Please report each line in the items below that contains the string "円を引いたものを支払う", copying every such line in full.

- Input data
◆ ◆ ◆ ◆

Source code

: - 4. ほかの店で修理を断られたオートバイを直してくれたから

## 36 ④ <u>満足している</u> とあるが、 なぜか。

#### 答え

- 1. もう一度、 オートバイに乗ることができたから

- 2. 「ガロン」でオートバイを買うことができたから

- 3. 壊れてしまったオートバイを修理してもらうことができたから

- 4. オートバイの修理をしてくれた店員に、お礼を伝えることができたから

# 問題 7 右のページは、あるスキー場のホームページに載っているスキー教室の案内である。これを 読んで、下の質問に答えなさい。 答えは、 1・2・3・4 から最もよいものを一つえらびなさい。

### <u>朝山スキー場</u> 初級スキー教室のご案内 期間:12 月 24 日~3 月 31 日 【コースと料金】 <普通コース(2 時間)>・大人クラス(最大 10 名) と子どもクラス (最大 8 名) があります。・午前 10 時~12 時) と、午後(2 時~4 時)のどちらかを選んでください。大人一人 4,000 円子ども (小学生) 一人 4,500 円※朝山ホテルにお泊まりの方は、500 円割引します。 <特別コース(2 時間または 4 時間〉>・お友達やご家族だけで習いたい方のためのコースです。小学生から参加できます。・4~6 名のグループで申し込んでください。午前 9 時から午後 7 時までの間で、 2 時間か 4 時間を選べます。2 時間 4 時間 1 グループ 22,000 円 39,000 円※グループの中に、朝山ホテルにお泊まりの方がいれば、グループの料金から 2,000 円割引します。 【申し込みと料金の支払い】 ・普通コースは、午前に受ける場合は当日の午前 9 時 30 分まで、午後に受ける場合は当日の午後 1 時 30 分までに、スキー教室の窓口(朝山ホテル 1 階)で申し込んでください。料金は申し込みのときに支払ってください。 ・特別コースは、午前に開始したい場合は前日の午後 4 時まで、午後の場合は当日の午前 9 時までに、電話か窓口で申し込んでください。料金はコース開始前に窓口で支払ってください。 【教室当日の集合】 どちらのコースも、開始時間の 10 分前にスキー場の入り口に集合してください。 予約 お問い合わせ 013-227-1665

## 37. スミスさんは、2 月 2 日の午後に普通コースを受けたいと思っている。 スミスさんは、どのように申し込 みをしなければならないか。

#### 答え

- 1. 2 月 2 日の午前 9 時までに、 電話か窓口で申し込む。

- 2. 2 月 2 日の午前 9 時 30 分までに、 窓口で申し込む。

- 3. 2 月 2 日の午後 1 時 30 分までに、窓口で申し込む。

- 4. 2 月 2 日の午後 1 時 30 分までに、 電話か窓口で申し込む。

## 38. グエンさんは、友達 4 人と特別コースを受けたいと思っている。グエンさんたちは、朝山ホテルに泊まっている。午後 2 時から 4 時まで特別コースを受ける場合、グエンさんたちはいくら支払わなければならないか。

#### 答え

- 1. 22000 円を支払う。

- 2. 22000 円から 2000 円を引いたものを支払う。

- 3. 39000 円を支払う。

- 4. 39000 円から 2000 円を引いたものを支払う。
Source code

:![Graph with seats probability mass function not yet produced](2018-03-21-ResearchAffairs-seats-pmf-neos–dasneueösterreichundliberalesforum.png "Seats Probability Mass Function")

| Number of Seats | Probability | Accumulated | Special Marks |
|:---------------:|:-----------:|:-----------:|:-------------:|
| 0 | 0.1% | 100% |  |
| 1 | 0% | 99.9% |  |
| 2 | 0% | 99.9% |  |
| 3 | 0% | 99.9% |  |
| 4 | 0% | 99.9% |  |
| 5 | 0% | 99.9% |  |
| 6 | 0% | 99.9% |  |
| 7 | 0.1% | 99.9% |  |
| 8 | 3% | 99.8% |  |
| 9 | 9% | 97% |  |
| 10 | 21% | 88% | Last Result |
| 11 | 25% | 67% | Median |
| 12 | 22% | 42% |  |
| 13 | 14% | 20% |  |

◆ ◆ ◆ ◆

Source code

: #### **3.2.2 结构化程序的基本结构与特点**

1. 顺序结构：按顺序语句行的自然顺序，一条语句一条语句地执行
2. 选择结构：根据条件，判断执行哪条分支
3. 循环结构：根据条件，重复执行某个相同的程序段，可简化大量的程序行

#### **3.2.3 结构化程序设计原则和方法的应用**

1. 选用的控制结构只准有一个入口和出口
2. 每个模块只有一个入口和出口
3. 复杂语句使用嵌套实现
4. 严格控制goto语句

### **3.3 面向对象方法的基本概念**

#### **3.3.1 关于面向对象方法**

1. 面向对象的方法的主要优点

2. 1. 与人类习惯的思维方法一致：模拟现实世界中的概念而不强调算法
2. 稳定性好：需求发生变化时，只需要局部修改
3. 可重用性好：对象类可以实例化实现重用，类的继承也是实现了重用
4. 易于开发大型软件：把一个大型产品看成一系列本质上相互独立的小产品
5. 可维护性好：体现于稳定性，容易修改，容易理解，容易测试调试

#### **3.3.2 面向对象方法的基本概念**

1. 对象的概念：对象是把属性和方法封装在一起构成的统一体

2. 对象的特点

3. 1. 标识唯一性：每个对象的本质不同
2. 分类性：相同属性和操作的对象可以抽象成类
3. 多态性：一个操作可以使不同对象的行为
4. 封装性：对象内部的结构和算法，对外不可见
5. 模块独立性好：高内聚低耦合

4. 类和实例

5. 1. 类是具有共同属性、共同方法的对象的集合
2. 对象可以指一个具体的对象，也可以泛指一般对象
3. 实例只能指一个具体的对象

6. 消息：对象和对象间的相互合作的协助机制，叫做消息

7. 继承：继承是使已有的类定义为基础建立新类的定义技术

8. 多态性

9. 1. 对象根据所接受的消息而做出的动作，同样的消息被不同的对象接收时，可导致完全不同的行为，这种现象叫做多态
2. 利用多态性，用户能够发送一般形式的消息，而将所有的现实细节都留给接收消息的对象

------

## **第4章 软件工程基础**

◆ ◆ ◆ ◆

- Output for this task
- 2. 22000 円から 2000 円を引いたものを支払う。
- 4. 39000 円から 2000 円を引いたものを支払う。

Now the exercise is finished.